Improved Smoothed Analysis of the k-Means Method

TL;DR

This paper improves the theoretical understanding of the smoothed running-time of the k-means clustering algorithm, providing tighter bounds that better match its practical efficiency, especially in low-dimensional and one-dimensional cases.

Contribution

The authors present two new upper bounds on the expected smoothed running-time of k-means, refining previous results and showing polynomial bounds under certain conditions.

Findings

Expected running-time bounded by polynomial in n^{√k} and σ^{-1}

Expected running-time bounded by k^{kd}·poly(n, σ^{-1})
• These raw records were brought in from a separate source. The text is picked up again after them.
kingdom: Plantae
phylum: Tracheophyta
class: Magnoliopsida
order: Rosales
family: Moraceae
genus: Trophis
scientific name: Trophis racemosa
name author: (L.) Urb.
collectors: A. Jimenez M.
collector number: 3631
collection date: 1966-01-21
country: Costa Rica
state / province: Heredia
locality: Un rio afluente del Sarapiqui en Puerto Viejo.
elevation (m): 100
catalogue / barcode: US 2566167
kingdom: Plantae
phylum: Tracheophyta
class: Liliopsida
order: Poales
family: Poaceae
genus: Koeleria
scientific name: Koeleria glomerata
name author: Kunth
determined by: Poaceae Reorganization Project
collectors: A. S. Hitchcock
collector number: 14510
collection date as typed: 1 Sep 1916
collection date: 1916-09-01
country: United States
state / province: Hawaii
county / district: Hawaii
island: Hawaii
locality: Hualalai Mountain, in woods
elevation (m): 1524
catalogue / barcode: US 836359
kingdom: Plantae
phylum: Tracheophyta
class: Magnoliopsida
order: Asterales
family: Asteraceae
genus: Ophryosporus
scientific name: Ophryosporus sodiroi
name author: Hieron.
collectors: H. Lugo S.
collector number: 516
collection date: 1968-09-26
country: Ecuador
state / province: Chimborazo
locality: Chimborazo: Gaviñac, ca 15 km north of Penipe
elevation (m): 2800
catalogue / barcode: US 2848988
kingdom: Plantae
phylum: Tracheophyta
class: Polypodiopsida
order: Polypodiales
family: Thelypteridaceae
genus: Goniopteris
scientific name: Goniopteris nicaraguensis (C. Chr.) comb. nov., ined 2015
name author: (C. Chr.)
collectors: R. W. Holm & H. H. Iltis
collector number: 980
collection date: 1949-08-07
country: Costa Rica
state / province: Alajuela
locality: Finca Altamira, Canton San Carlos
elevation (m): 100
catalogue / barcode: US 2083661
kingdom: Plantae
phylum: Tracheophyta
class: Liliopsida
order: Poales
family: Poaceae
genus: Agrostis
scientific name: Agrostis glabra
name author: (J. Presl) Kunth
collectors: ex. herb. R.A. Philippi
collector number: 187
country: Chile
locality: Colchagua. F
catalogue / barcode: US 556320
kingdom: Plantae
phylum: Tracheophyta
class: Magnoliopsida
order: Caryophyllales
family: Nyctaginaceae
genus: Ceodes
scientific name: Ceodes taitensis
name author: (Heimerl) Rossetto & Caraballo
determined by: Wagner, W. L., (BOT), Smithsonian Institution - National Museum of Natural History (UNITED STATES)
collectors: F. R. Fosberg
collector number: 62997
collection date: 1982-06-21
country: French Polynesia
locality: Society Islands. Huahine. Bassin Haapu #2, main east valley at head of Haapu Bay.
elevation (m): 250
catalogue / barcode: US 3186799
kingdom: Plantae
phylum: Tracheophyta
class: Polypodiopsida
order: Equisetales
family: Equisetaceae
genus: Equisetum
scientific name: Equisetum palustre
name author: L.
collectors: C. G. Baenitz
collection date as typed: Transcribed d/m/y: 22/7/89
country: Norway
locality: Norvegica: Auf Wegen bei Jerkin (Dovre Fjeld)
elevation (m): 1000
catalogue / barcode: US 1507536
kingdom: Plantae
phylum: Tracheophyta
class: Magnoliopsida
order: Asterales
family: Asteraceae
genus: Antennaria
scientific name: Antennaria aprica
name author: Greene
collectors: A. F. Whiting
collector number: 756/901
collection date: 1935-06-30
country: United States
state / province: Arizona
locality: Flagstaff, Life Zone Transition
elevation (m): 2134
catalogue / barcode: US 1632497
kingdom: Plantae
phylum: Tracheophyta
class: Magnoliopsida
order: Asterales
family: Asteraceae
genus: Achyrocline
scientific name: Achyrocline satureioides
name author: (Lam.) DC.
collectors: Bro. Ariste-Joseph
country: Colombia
k-means runs in smoothed polynomial time for one-dimensional data

Abstract

The k-means method is a widely used clustering algorithm. One of its distinguished features is its speed in practice. Its worst-case running-time, however, is exponential, leaving a gap between practical and theoretical performance. Arthur and Vassilvitskii (FOCS 2006) aimed at closing this gap, and they proved a bound of $\poly(n^k, \sigma^{-1})$ on the smoothed running-time of the k-means method, where n is the number of data points and $\sigma$ is the standard deviation of the Gaussian perturbation. This bound, though better than the worst-case bound, is still much larger than the running-time observed in practice. We improve the smoothed analysis of the k-means method by showing two upper bounds on the expected running-time of k-means. First, we prove that the expected running-time is bounded by a polynomial in $n^{\sqrt k}$ and $\sigma^{-1}$. Second, we prove an upper bound of $k^{kd} \cdot \poly(n, \sigma^{-1})$, where d is the dimension of the data space. The polynomial is independent of k and d, and we obtain a polynomial bound for the expected running-time for $k, d \in O(\sqrt{\log n/\log \log n})$. Finally, we show that k-means runs in smoothed polynomial time for one-dimensional instances.